Semi-quantitative RT-PCR-based assay, improved by Southern hybridization technique, for polarity-specific influenza virus RNAs in cultured cells

• Published in: Journal of virological methods Vol. 106; no. 1; pp. 125 - 134
• Main Authors: Uchide, Noboru, Ohyama, Kunio, Bessho, Toshio, Yamakawa, Toshio
• Format: Journal Article
• Language: English
• Published: London Elsevier B.V 01.10.2002; Amsterdam Elsevier; New York, NY
• Subjects: Animals; Antiviral Agents - pharmacology; Biological and medical sciences; Blotting, Southern - methods; Cell Polarity; Cells, Cultured; Chick Embryo; Fundamental and applied biological sciences.

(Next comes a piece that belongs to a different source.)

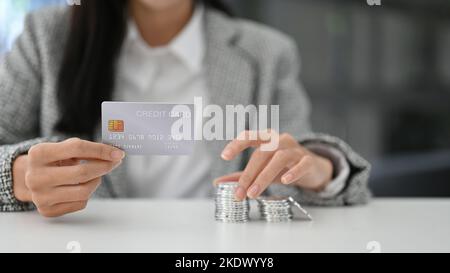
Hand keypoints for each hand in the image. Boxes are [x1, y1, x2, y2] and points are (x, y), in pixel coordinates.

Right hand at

Psychology; Hemagglutinin; Hemagglutinin Glycoproteins, Influenza Virus - genetics; Hemagglutinin Glycoproteins, Influenza Virus - metabolism; Humans; Influenza A virus - drug effects; Influenza A virus - isolation & purification; Influenza A virus - physiology; Influenza virus; Microbial Sensitivity Tests; Microbiology; Quantitative analysis; Reverse Transcriptase Polymerase Chain Reaction - methods; Ribavirin - pharmacology; RNA, Viral - analysis; RT-PCR; Southern hybridization; Techniques used in virology; Virology; Influenza virus; Hemagglutinin; RT-PCR; Southern hybridization; Quantitative analysis; Cell culture; RNA; Glycoprotein; Orthomyxoviridae; Method; In vitro; Virus; Influenzavirus A; Cell line; Influenza A virus; Southern blotting; Reverse transcription polymerase chain reaction
• ISSN: 0166-0934; 1879-0984
• DOI: 10.1016/S0166-0934(02)00143-X

Complementary (c) DNAs against viral (v) RNA of negative polarity and complementary and/or messenger (c/m) RNA of positive polarity for influenza virus hemagglutinin (HA) were synthesized from total cellular RNA extracted from influenza virus- and mock-infected cells using polarity-specific primers, respectively. HA vRNA and c/mRNA were amplified readily by polymerase chain reaction (PCR) from influenza virus-infected cells during a virus productive period; however, non-specific PCR product was prone to amplification from mock-infected cells and cells at once after virus infection. Southern blots of the PCR products were hybridized with biotinylated DNA probe, which enabled the generation of specific signals to HA vRNA and c/mRNA. Mock-infected cells produced no signals. Furthermore, titration analyses revealed linear relationships between amount of target RNAs and generated signals. Accordingly, Southern hybridization made possible the quantitation of specific PCR products for HA vRNA and c/mRNA in cell culture and proved the lack of HA RNAs in mock-infected cells in the absence of virus. The RT-PCR based assay combined with Southern hybridization methodology was useful with respect for investigating the processes of replication and transcription of viral genes in cell culture before and during the virus productive period.